There is also a common, and troubling, theme across much of the state: local resistance to affordable housing proposals.
Recently, seven part-time residents on Mount Desert Island went to court to try to stop a small workforce housing project in their community. The seasonal residents of Northeast Harbor asked the Maine Supreme Judicial Court to overturn the town’s approval of a plan to build six housing units that are targeted to teachers, firefighters, bank tellers and other workers in the community.
As housing prices have risen, many communities on MDI have seen their year-round populations shrink, while towns off the island, such as Ellsworth and Lamoine, have grown. This shift has left some island communities to grapple with declining school enrollments while many workers on MDI face long commutes from communities where they can afford housing.
MDI is not alone.
Residents in Cumberland, Cape Elizabeth, Kingfield and elsewhere have also opposed affordable housing plans for their towns. Some proposals were rejected through referendum votes. Some were pulled from consideration by developers when opposition formed.
The result of this and other factors in much of Maine is rising home purchase prices and rents, leaving many Mainers unable to afford housing in communities in or near where they work.
Simply put, Maine needs more housing. According to a recent report from Maine Housing, 76,400 to 84,300 homes will have to be built statewide by 2030 to support both existing and future residents.
To reach this target, housing production needs to nearly double. An average of 4,800 Maine homes per year were permitted in recent years. According to the study, an additional 3,700 to 4,500 homes will need to be permitted each year, which is between 77 percent and 94 percent more than current levels.

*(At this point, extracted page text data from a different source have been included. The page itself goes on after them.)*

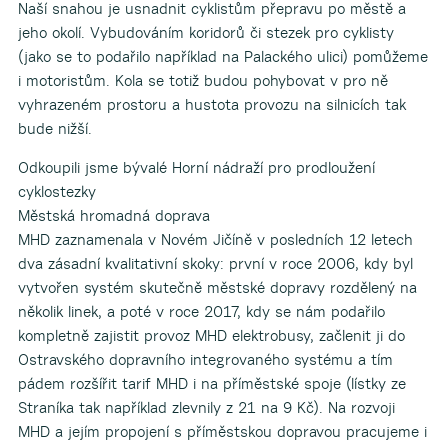
Naší snahou je usnadnit cyklistům přepravu po městě a
jeho okolí. Vybudováním koridorů či stezek pro cyklisty
(jako se to podařilo například na Palackého ulici) pomůžeme
i motoristům. Kola se totiž budou pohybovat v pro ně
vyhrazeném prostoru a hustota provozu na silnicích tak
bude nižší.
Odkoupili jsme bývalé Horní nádraží pro prodloužení
cyklostezky
Městská hromadná doprava
MHD zaznamenala v Novém Jičíně v posledních 12 letech
dva zásadní kvalitativní skoky: první v roce 2006, kdy byl
vytvořen systém skutečně městské dopravy rozdělený na
několik linek, a poté v roce 2017, kdy se nám podařilo
kompletně zajistit provoz MHD elektrobusy, začlenit ji do
Ostravského dopravního integrovaného systému a tím
pádem rozšířit tarif MHD i na příměstské spoje (lístky ze
Straníka tak například zlevnily z 21 na 9 Kč). Na rozvoji
MHD a jejím propojení s příměstskou dopravou pracujeme i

For this to happen, many communities and their residents need to be more open to new construction, particularly workforce housing.
“There’s a mismatch between statewide goals and needs and what’s happening at the local level, and we need to have housing policy that aligns those,” Laura Mitchell, the executive director of the Maine Affordable Housing Coalition, told the BDN in March.
Changing and developing housing policies to overcome that mismatch, as much as possible, must be a priority for state lawmakers and municipal officials. Changes, like those in LD 2003, a law that eased some housing restrictions statewide, can begin to help. But, Maine is a state with a strong tradition of local control, so local approval remains vital.
Without changes in both policy and attitudes to allow more housing, especially affordable workforce housing, too many Mainers will be shut out of the housing market, which will ultimately harm the state’s employers and our communities.